Aerial adventure, safari, and lots of sightseeing kept the family entertained on a holiday getaway
By MARLIES KAST-MYERS
MAY 23, 2019, 7:28 PM
Growing up, my family took Easter seriously. We’d decorate eggs for the big hunt, dress in our Sunday best, and impatiently wait as my dad stashed eggs in the garden.
In grass-lined baskets were foil-wrapped bunnies and candy-coated chocolates, both sidelined for plastic eggs filled with pennies, nickels, and dimes.
More than three decades later, tradition hangs on by a thread, now with my parents hiding shelled bounty for my teenage niece and nephews. Coins have been replaced with dollar bills, and candy has been substituted by trail mix. Short-lived entertainment has quelled long-term anticipation, which seems inevitable with the changing times.
I’m partially to blame for breaking family customs, having no children, or much of a desire to join the big hunt. Instead, my husband, Benjamin, and I look for an easy escape from commercial holidays — somewhere close enough to San Diego but far enough from home.
Enter Santa Catalina Island.
One hour by car and then another hour by ferry, this rocky island 22 miles off California’s coast is accessible from Dana Point, Long Beach, and San Pedro harbor. For $125, you can arrive by a helicopter flown by “Falcon Crest” actor Lorenzo Lamas.

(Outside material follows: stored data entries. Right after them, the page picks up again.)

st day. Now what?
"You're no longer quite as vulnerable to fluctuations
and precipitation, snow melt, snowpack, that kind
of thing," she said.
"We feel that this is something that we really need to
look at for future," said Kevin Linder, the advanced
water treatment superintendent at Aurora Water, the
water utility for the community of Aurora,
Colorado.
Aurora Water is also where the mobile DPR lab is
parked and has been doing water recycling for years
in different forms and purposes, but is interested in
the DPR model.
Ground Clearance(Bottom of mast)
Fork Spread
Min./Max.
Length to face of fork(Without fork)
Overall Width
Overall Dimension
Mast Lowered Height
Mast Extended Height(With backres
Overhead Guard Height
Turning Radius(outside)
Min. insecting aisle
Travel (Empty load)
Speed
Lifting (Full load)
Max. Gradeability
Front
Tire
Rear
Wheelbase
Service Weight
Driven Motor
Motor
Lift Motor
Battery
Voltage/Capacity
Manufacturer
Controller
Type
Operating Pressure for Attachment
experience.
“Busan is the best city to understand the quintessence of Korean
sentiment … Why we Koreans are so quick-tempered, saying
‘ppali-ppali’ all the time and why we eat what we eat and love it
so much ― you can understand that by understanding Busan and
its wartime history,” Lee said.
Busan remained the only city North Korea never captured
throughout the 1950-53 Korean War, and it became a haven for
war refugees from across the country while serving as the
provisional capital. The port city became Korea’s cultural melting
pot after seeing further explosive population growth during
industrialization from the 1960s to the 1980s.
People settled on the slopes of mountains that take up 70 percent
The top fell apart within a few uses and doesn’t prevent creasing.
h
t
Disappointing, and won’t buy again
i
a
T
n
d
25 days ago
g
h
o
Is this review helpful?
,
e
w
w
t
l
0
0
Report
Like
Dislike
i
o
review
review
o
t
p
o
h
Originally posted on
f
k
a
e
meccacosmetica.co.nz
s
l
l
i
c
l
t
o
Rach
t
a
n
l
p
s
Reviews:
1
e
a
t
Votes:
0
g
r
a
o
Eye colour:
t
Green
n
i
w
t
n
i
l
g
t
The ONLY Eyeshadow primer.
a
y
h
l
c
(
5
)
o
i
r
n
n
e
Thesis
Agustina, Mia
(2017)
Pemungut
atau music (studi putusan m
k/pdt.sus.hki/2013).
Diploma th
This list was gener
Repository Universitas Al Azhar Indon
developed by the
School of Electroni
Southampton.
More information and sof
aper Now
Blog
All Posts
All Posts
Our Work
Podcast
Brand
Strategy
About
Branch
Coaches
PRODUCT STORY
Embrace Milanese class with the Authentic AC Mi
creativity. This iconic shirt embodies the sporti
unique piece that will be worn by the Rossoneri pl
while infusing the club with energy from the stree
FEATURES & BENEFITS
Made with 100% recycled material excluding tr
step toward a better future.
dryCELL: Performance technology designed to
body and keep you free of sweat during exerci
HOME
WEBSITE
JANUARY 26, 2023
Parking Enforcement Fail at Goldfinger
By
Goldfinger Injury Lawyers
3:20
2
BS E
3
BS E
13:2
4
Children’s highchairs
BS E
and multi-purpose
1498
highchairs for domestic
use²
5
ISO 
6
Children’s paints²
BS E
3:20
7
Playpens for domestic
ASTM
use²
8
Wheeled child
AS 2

Like 95 percent of other visitors, we arrived at the island by Catalina Express ferry. The moment our feet touched land, we inhaled that travel-ready ether that hits us with every trip; it’s a readiness to discover, an openness to grow, and a willingness to bend a little with the unpredictable.
And so we bent, expecting our scheduled bellman to welcome us at the boat dock, but instead, we found golf cart taxis zipping around the loading zone. With one bag in tow, Benjamin and I walked the 10 minutes to Pavilion Hotel, a mid-range property that lured us with its complimentary breakfast and daily wine-and-cheese reception.
The central location made it easy to stroll Avalon’s main town, a utopian dream of leisure, luxury, and laughter built by chewing gum tycoon William Wrigley Jr. In 1919, he paid the pioneering Banning brothers $3 million for fire-ravaged Catalina. He invested millions more to transform the rugged island into a tourist attraction.
Between 1919 and 1929, Wrigley laid infrastructure with water, utilities, telecommunications, streets, schools, homes, hotels, and steamships. His vision wooed everyone from Winston Churchill and Ronald Reagan to Marilyn Monroe and Charlie Chaplin.
But Wrigley didn’t build his island empire for Hollywood’s elite; He made it for the gum-chewers of the world. Catalina was his token of gratitude to those who believed in him, or as he put it, “the tired shop girl, the artisan, the clerk, and the Boy Scout.”
Despite Catalina’s proximity to Los Angeles, traffic is seldom an issue on this (almost) car-free island. Even the 5,000 permanent residents are limited to one golf cart per household. There’s plenty of room to breathe with 200 rental cottages and 20 hotels dotting cheerful Avalon.
Although lodging was on point, accommodations took a backseat to what we experienced, starting with lunch at Descanso Beach Club. Cradled on one of the last private beaches in California, this casual beach bar was fashioned from salvaged wood from the century-old Hotel St. Catherine. From the white-sandy shores of Descanso, we grabbed a breezy bite while kayaks and paddleboards glided through our postcard snapshot.
Towering palms and water as royal blue as the American flag triggered a mental escape, and for a split moment, I forgot where we were. It’s easy to lose yourself in Catalina, with sugary sands and sprawling lawns pitched with white-tent cabanas begging for summer brides.
Backing the beach is jungle-like terrain where zip lines and an aerial course suspend between the trees. As an avid rock climber, Benjamin jumped at the opportunity to harness in with Catalina Aerial Adventure. I told him I’d watch from below. But then, he reminded me that we bend a little with the unpredictable in travel.
Before I knew it, I was hooked into the self-guided aerial course, walking narrow planks, tunneling through barrels, and balancing tightropes. It was like a horrible episode of “Ninja Warrior,” where the athlete had an academic attack and couldn’t go with sweaty hands and trembling legs.